I am ignorant of how I was formed, and of how I was born. For a quarter of my life I was absolutely ignorant of the reasons for all that I saw, heard and felt, and I was nothing but a parrot at whom other parrots chattered.
When I looked round me and within me, I conceived that something exists for all eternity; since there are beings who exist to-day, I concluded that there is a being who is necessary and necessarily eternal. Thus, the first step I took to emerge from my ignorance crossed the boundaries of all the centuries.
But when I tried to walk in this infinite quarry open before me, I could neither find a single path, nor discern plainly a single object; and from the leap I made to contemplate eternity, I fell back again into the abyss of my ignorance.
I saw what was called "matter," from the star Sirius and the stars of the Milky Way, as distant from Sirius as Sirius is from us, right to the last atom that can be perceived with the microscope, and I am ignorant as to what matter is.
The light which let me see all these beings is unknown to me; I can, with the help of a prism, dissect this light, and divide it into seven pencils of rays; but I cannot divide these pencils; I am ignorant of what they are composed. Light is of the nature of matter, since it has movement and makes an impression on objects; but it does not tend toward a centre like all bodies: on the contrary, it escapes invincibly from the centre, whereas all matter bears towards its centre. Light seems penetrable, and matter is impenetrable. Is this light matter? is it not matter? with what innumerable properties can it be endowed? I am ignorant thereof.
Is this substance which is so brilliant, so swift and so unknown, are these other substances which roll in the immensity of space, eternal as they seem infinite? I have no idea. Has a necessary being, of sovereign intelligence, created them out of nothing, or has he arranged them? did he produce this order in Time or before Time? What even is this Time of which I speak? I cannot define it. O God! Teach me, for I am enlightened neither by other men's darkness nor by my own.
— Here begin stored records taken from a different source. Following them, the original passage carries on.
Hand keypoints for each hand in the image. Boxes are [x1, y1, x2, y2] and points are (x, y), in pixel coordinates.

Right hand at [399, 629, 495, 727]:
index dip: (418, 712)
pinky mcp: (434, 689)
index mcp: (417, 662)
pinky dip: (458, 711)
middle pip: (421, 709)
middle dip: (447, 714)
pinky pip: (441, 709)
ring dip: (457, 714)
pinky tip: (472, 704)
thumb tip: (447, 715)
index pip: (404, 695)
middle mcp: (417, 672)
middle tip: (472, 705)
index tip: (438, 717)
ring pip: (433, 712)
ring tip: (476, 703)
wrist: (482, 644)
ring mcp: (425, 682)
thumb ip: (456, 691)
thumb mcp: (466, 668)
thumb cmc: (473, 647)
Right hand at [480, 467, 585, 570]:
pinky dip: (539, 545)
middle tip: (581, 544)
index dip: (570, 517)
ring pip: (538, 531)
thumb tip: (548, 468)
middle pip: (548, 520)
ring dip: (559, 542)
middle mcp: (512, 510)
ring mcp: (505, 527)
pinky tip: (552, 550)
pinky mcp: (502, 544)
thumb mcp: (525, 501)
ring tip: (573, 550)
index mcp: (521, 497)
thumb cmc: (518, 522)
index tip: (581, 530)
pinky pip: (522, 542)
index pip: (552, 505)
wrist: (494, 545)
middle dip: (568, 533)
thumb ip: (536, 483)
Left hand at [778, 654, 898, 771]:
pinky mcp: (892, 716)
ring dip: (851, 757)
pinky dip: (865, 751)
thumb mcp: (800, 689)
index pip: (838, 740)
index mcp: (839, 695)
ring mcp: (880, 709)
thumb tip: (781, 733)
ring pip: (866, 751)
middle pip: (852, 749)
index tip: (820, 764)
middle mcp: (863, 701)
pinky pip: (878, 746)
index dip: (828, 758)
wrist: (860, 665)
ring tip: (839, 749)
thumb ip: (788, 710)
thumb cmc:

What is sensation? How have I received it? what connection is there between the air which strikes my ear and the sensation of sound? between this body and the sensation of colour? I am profoundly ignorant thereof, and I shall always be ignorant thereof.
What is thought? where does it dwell? how is it formed? who gives me thought during my sleep? is it by virtue of my will that I think? But always during my sleep, and often while I am awake, I have ideas in spite of myself. These ideas, long forgotten, long relegated to the back shop of my brain, issue from it without my interfering, and present themselves to my memory, which makes vain efforts to recall them.
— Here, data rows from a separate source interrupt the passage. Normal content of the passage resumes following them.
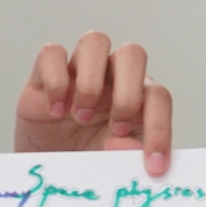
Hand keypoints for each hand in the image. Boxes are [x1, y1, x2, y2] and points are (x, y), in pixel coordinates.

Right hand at [14, 31, 173, 175]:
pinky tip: (55, 111)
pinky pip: (52, 53)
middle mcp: (111, 76)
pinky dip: (55, 81)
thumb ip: (124, 154)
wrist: (45, 161)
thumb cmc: (84, 155)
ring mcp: (79, 70)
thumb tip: (132, 149)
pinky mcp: (45, 72)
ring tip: (80, 117)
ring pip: (95, 41)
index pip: (158, 97)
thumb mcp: (108, 161)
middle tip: (117, 128)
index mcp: (137, 97)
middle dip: (128, 94)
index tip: (154, 165)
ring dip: (90, 83)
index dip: (160, 129)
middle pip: (132, 54)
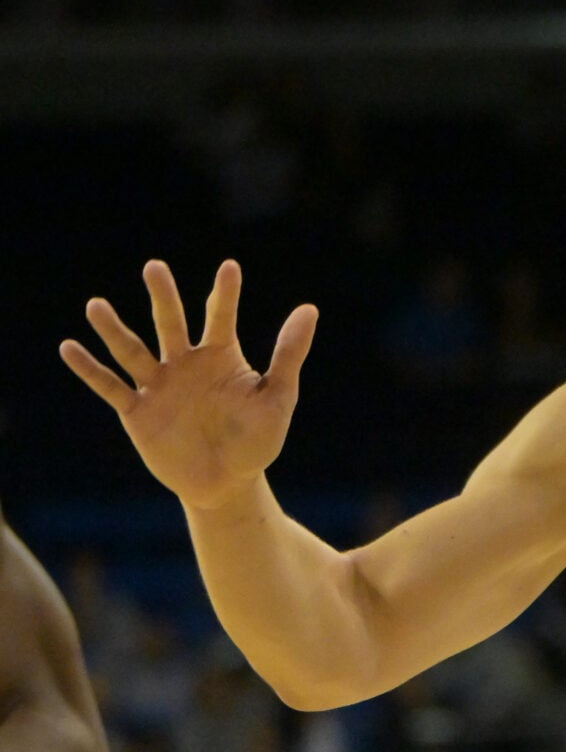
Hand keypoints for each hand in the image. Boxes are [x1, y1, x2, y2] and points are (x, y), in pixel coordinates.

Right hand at [60, 259, 317, 512]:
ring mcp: (158, 385)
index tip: (230, 268)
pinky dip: (90, 370)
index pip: (221, 318)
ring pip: (133, 351)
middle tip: (155, 267)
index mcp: (220, 357)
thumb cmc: (257, 441)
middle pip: (171, 324)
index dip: (226, 294)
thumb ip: (288, 354)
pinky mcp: (137, 411)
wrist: (228, 484)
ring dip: (114, 330)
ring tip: (96, 305)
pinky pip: (111, 387)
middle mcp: (185, 364)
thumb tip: (309, 309)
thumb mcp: (278, 397)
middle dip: (164, 298)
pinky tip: (69, 348)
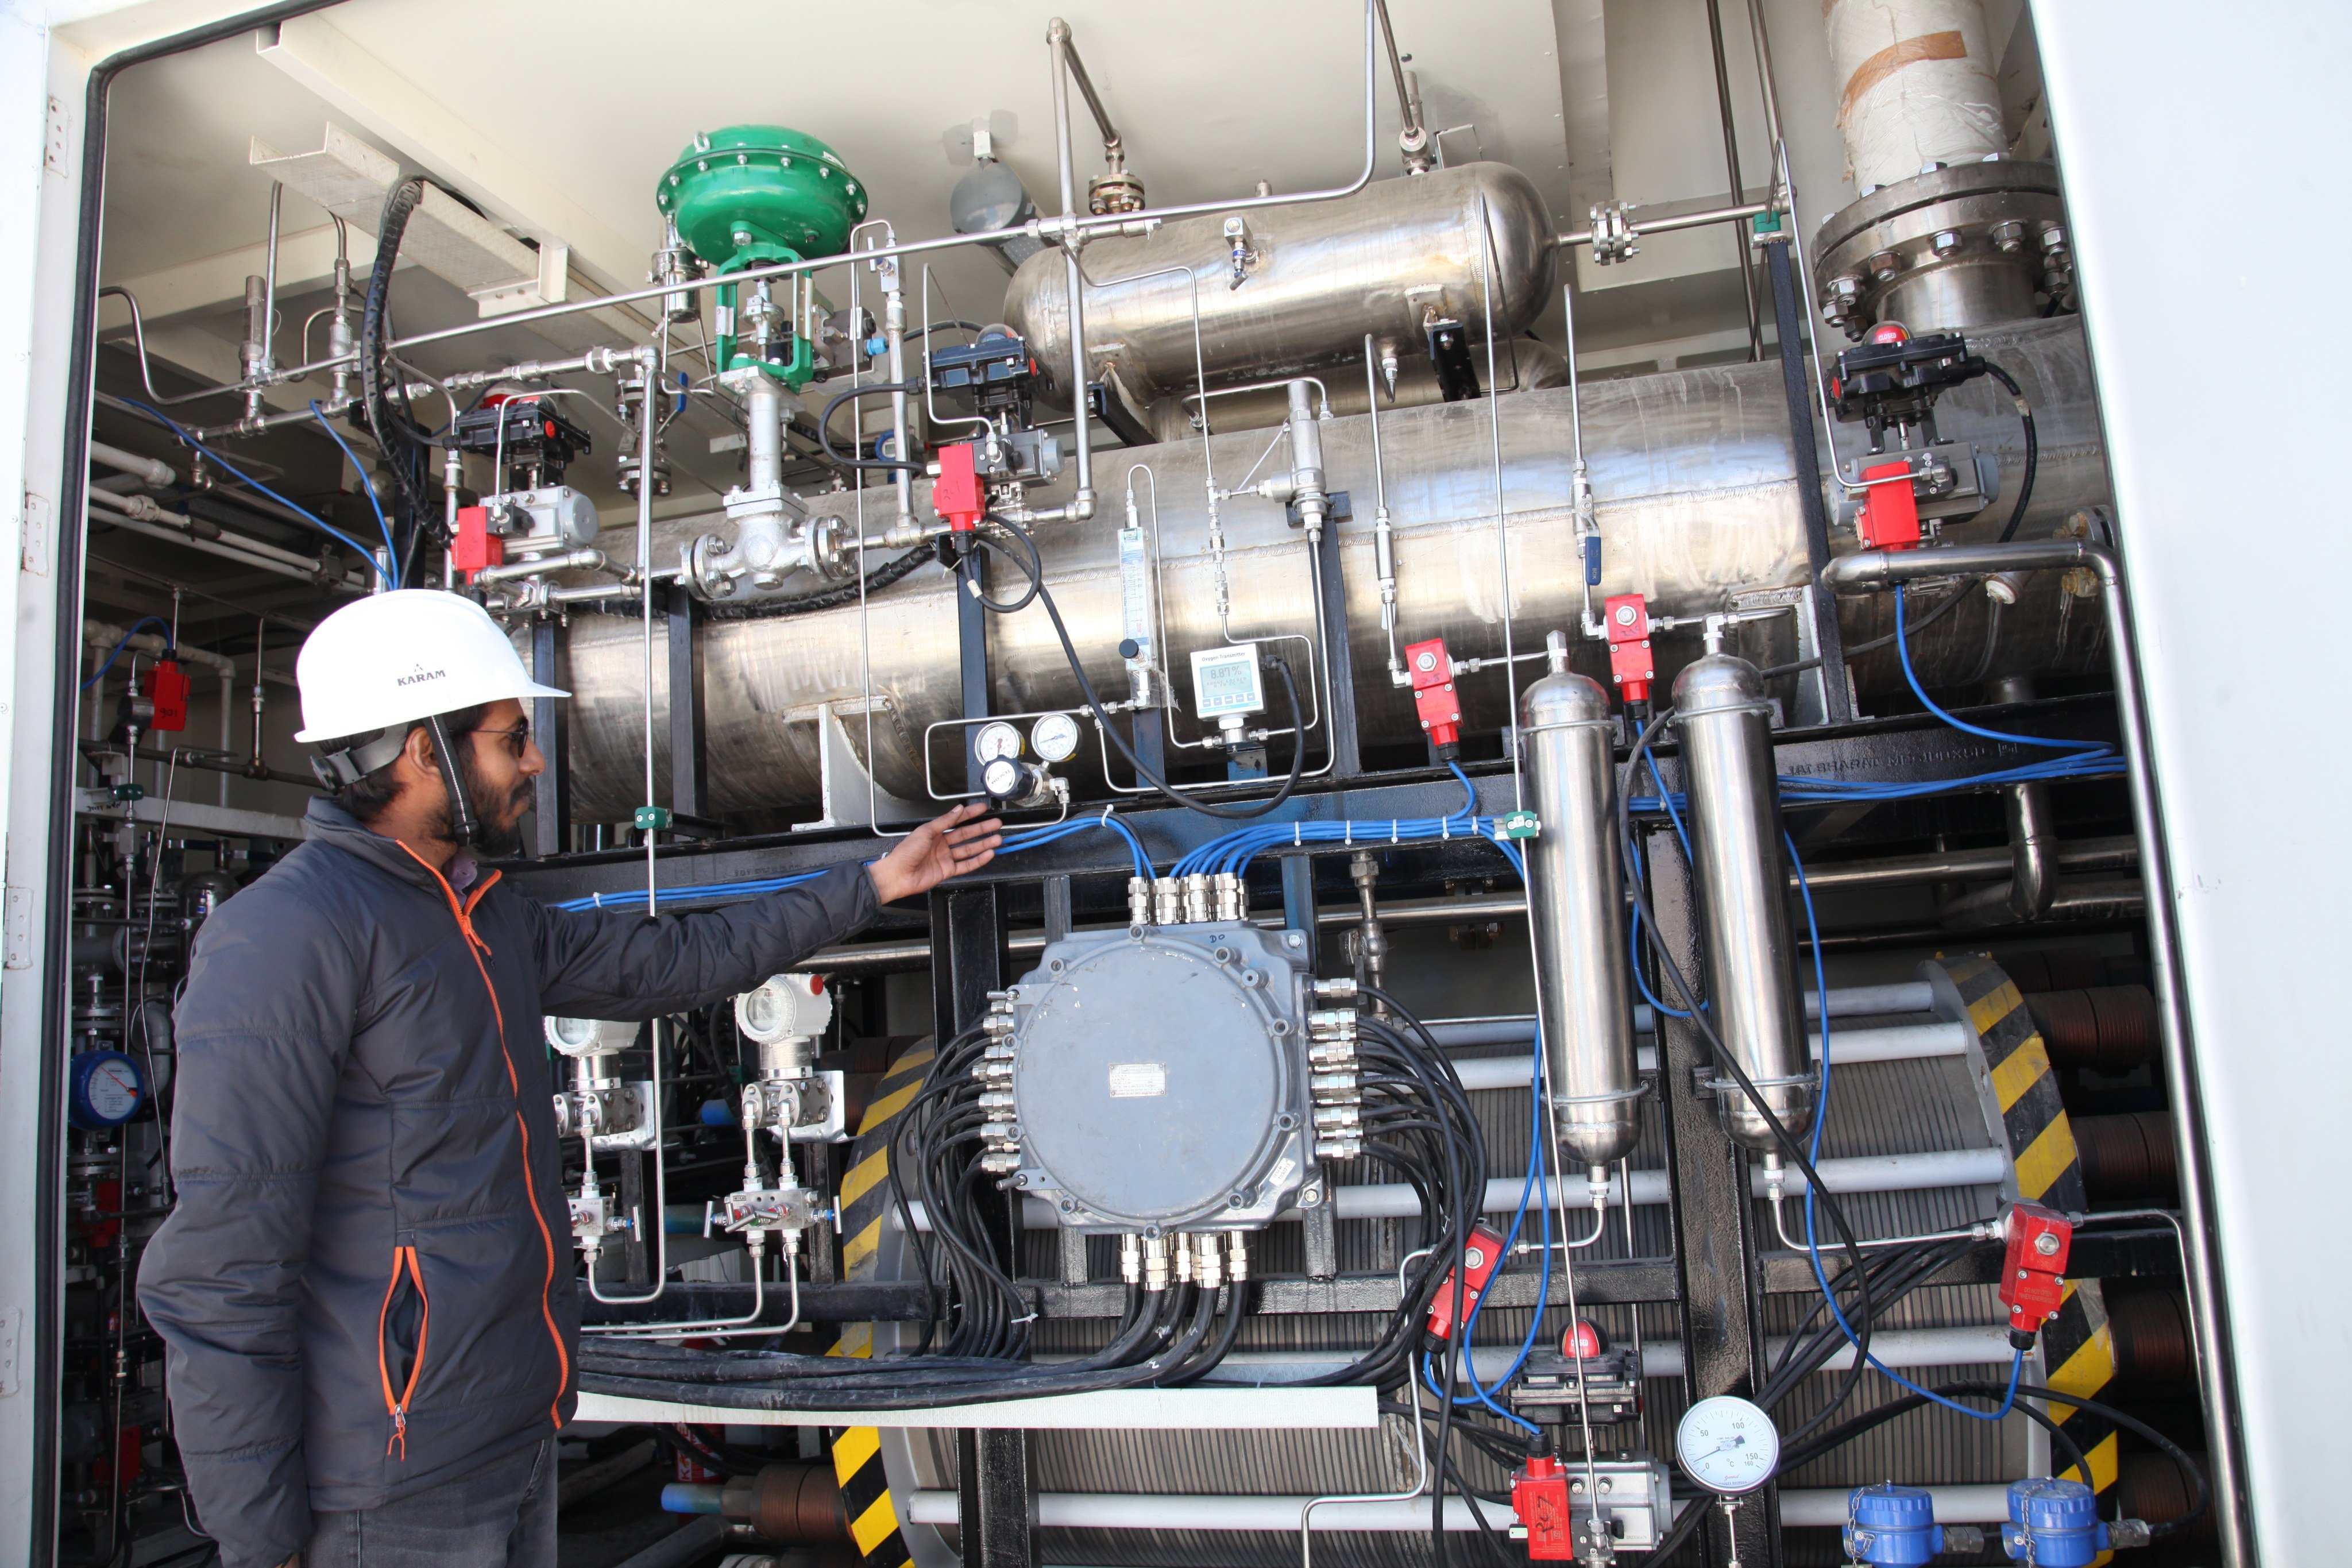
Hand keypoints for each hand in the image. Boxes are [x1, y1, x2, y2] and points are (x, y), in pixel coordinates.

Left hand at [867, 804, 1001, 904]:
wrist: (898, 875)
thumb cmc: (906, 852)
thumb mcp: (926, 831)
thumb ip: (944, 821)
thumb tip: (958, 809)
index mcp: (934, 832)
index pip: (956, 820)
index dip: (970, 814)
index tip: (982, 809)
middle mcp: (941, 844)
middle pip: (966, 835)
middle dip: (982, 829)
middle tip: (996, 824)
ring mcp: (945, 858)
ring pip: (969, 850)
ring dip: (983, 844)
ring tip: (997, 839)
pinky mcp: (947, 871)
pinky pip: (966, 865)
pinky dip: (978, 860)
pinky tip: (988, 854)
External objects have not the power to form ideas in me, for one does not give oneself what one has not; I am too sensible that it is not I who give them to me, for they are born without my orders. Who produces them in me? whence do they come? whither do they go? Fugitive phantoms, what invisible hand produces you and causes you to disappear?
Why, alone of all animals, has man the mania for dominating his fellow-men?
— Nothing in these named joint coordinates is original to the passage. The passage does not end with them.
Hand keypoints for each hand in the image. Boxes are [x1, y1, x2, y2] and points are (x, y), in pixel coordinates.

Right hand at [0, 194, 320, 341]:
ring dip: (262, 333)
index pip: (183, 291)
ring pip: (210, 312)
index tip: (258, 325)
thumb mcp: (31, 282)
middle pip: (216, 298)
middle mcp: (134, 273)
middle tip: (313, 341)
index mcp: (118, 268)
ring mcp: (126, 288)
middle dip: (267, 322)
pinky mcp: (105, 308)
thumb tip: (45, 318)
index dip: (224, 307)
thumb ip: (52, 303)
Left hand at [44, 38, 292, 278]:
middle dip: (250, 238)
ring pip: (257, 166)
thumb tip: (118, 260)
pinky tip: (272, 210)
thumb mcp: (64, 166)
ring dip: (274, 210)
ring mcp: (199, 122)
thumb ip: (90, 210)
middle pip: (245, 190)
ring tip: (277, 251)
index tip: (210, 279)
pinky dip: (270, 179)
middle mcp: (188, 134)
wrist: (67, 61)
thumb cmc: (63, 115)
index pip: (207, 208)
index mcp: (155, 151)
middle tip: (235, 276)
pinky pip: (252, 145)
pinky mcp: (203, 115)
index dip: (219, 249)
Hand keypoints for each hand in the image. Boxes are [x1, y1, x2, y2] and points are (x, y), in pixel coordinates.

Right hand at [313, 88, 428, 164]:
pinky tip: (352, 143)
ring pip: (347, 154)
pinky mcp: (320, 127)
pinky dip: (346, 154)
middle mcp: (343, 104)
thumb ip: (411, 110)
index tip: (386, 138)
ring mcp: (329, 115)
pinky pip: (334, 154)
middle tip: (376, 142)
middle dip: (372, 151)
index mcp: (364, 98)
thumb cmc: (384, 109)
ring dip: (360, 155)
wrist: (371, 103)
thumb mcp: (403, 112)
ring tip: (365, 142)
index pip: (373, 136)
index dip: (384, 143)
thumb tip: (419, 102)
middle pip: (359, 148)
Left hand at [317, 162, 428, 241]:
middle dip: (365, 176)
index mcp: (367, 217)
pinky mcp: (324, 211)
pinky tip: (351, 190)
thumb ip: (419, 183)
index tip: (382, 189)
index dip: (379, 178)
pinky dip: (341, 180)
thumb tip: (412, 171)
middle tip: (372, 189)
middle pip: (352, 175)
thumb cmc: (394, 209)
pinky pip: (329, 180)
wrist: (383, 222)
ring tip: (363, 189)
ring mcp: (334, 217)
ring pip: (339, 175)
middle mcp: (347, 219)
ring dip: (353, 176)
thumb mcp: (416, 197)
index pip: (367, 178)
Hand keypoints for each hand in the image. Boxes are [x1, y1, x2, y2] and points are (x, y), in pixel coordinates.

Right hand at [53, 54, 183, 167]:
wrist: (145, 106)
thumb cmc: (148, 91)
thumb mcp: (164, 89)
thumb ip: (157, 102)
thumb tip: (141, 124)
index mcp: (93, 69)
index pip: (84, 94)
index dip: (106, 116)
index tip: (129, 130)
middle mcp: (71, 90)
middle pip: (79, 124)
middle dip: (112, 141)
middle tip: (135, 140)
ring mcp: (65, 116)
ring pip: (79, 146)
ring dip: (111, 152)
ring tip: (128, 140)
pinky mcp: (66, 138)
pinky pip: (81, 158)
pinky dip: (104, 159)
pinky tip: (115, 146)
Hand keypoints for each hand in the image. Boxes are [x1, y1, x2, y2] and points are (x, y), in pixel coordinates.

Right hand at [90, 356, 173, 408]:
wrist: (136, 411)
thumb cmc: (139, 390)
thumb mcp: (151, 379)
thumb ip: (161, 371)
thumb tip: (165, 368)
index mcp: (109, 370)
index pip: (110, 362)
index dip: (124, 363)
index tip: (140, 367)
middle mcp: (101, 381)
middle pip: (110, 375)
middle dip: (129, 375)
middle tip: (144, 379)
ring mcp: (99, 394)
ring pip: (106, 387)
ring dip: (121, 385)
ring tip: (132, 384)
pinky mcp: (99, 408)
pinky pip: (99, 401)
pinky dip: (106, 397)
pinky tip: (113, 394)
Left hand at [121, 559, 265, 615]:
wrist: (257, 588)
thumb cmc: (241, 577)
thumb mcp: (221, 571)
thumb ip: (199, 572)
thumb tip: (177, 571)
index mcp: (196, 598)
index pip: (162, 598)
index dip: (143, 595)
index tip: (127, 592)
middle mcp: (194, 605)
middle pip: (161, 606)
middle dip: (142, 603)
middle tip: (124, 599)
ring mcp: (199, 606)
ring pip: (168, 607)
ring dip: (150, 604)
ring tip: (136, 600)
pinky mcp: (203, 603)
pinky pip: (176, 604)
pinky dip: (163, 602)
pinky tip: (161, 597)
Why and how has it been possible that of a hundred thousand million men more than ninety-nine have been immolated to this mania?
How is reason so precious a gift that we would not lose it for anything in the world? and how has this reason served only to make us the most unhappy of all beings?
Whence comes it that loving truth passionately, we are always betrayed to the most gross impostures?
Why is life still loved by this crowd of Indians deceived and enslaved by the bonzes, crushed by a Tartar's descendants, overburdened with work, groaning in want, assailed by disease, exposed to every scourge?
Whence comes evil, and why does evil exist?
O atoms of a day! O my companions in infinite littleness, born like me to suffer everything and to be ignorant of everything, are there enough madmen among you to believe that they know all these things? No, there are not; no, at the bottom of your hearts you feel your nonentity as I render justice to mine. But you are arrogant enough to want people to embrace your vain systems; unable to be tyrants over our bodies, you claim to be tyrants over our souls.